Saved entries
──────────────────────────────

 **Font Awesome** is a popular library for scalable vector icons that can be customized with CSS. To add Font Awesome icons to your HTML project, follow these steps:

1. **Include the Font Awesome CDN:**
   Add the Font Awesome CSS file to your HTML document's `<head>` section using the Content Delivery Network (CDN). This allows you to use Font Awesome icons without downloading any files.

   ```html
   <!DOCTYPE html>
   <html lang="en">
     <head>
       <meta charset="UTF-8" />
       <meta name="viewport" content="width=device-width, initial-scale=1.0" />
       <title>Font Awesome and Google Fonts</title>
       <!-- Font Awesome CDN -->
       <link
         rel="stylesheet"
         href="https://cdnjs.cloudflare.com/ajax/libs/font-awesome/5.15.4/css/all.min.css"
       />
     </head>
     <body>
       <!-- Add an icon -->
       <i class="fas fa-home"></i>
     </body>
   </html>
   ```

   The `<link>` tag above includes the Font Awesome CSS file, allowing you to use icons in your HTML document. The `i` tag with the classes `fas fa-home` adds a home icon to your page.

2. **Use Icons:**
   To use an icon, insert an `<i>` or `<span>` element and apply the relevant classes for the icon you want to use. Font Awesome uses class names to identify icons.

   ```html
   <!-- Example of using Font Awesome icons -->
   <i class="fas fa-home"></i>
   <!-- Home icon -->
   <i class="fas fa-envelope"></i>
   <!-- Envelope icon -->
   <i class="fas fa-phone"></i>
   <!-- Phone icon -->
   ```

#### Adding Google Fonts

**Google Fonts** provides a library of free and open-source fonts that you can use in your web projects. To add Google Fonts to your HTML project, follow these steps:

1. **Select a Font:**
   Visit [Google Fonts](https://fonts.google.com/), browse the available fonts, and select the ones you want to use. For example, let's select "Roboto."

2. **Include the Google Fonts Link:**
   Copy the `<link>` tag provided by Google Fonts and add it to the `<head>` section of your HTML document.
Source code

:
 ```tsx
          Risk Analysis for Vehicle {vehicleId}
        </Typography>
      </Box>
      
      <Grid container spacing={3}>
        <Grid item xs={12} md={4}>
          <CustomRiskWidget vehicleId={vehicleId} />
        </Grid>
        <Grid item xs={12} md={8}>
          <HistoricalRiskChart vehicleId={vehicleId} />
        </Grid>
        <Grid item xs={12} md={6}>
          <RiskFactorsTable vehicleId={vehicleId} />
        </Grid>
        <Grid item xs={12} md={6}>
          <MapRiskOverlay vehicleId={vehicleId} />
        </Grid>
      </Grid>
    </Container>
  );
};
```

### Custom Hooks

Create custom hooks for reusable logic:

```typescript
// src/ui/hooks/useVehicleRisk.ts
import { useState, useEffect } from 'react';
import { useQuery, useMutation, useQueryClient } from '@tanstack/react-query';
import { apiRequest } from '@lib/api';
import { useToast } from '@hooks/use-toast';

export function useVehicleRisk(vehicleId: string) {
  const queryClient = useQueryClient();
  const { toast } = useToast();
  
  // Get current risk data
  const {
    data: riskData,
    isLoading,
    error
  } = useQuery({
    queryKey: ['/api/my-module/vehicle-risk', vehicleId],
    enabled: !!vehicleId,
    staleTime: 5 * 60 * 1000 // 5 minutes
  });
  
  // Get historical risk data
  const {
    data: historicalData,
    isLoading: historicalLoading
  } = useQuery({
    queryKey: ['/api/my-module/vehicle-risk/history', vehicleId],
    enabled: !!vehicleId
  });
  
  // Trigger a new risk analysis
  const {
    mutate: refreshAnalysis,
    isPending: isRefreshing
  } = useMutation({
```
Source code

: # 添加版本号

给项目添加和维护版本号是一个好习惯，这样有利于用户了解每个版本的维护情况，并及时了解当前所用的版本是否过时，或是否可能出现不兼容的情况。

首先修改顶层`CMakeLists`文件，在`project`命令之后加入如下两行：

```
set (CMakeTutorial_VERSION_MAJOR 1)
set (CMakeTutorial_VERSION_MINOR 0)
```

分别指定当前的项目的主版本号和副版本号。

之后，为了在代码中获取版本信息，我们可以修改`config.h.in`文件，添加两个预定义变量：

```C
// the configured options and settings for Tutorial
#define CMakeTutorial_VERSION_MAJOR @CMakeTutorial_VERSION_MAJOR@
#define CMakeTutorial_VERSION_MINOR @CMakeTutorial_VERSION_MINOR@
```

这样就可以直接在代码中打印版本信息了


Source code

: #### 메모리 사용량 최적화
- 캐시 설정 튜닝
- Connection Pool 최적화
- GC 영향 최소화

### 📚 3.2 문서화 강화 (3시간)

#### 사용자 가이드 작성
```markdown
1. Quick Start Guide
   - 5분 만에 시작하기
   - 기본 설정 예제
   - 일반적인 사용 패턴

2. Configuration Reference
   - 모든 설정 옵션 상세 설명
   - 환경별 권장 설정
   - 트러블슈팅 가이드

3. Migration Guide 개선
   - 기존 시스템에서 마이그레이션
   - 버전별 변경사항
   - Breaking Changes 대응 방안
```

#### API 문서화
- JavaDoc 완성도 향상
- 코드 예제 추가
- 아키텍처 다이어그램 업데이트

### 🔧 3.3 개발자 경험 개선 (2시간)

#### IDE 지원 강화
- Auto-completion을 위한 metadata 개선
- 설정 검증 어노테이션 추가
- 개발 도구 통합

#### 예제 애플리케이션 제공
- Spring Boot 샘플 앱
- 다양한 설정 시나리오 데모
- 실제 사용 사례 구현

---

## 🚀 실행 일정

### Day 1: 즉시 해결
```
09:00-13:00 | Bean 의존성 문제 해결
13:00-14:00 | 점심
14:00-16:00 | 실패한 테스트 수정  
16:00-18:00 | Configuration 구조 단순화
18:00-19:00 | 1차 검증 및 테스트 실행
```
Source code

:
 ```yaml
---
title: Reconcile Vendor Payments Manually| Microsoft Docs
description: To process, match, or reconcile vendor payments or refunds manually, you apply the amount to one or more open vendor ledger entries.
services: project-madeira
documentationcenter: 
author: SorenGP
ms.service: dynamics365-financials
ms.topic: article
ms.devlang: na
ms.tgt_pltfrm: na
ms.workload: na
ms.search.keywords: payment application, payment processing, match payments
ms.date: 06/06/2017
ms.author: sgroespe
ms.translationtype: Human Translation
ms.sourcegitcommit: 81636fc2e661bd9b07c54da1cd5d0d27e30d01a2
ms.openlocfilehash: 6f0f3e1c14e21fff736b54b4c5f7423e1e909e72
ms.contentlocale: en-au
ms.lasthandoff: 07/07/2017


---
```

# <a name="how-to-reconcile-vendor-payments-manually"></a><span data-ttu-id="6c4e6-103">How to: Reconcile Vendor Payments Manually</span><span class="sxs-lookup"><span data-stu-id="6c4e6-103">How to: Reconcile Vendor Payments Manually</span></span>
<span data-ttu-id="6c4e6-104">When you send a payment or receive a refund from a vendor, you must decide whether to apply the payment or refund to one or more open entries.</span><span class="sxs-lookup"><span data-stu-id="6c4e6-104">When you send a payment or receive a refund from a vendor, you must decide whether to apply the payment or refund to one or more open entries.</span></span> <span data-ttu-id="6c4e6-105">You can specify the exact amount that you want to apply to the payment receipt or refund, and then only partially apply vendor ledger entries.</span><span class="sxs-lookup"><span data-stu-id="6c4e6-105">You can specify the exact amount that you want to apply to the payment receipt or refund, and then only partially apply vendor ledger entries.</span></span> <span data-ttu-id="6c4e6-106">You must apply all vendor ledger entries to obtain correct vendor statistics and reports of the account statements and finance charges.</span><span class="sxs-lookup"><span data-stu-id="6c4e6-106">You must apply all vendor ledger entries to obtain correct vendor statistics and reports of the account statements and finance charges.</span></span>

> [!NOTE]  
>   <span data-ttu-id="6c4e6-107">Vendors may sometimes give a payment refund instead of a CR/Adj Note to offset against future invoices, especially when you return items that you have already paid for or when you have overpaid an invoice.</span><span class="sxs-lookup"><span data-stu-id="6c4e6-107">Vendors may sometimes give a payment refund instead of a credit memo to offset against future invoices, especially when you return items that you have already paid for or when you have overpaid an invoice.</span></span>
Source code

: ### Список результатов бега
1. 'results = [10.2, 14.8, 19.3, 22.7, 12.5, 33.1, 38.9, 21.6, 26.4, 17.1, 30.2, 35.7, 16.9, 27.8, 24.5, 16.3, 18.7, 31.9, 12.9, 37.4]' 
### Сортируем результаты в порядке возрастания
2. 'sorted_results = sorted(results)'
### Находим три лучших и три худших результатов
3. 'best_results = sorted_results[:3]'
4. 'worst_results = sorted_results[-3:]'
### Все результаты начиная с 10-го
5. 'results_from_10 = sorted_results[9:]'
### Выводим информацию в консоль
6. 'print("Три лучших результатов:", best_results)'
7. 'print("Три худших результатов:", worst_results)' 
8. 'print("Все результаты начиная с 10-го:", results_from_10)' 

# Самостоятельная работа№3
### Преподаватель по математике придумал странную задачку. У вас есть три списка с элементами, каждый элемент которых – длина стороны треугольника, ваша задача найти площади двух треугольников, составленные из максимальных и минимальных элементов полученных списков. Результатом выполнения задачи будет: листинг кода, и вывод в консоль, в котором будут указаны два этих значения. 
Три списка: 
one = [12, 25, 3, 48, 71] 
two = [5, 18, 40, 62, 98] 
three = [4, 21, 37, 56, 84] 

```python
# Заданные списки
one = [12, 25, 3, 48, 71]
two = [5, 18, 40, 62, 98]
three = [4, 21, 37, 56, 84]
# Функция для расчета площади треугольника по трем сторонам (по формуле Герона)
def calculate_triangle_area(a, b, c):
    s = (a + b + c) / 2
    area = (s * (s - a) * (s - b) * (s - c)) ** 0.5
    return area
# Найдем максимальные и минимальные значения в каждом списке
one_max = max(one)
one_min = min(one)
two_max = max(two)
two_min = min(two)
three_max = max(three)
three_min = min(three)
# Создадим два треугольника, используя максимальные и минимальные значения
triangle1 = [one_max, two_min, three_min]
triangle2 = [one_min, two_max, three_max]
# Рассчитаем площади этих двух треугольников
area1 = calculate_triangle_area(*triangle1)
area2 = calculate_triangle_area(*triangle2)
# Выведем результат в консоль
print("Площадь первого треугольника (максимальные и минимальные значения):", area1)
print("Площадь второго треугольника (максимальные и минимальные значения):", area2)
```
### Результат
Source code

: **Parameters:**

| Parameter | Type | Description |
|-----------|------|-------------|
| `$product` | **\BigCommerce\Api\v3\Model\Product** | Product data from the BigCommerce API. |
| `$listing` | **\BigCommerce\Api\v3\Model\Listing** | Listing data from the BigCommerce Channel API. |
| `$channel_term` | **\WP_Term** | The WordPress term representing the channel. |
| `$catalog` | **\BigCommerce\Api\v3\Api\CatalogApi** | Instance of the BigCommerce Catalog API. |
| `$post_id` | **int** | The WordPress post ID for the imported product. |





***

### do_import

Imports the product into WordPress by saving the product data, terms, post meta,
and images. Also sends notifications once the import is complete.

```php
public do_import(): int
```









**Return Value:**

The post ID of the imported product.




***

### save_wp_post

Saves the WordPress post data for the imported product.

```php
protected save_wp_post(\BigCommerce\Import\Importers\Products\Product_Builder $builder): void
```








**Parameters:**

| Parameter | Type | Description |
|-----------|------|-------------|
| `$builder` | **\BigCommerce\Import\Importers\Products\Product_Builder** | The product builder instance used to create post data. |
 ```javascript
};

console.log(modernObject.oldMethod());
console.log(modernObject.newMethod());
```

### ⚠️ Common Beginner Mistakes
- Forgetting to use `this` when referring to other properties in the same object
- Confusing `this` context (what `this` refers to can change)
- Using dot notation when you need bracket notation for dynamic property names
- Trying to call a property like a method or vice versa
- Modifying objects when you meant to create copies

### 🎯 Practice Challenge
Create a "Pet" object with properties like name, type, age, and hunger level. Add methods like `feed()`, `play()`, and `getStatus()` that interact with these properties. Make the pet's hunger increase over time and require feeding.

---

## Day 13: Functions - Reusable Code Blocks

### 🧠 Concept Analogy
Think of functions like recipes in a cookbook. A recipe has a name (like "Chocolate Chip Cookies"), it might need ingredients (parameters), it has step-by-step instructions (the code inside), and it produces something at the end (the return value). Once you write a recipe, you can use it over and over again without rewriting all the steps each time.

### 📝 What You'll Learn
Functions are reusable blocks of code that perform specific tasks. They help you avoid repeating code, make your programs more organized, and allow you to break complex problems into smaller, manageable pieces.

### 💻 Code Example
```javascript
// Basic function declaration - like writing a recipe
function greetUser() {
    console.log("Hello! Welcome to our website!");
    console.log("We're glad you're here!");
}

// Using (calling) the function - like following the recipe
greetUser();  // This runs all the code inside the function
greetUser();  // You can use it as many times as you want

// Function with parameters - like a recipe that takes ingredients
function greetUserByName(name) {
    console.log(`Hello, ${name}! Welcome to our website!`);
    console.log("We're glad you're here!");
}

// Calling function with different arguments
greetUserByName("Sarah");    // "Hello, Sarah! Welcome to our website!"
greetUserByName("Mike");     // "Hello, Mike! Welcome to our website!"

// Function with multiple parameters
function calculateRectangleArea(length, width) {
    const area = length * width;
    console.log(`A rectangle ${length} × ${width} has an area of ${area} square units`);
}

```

──────────────────────────────

* _What you should do_:
Pull every line that holds the string "результатов" out of the records.

* _Expected answer_:
: ### Список результатов бега
### Находим три лучших и три худших результатов
6. 'print("Три лучших результатов:", best_results)'
7. 'print("Три худших результатов:", worst_results)' 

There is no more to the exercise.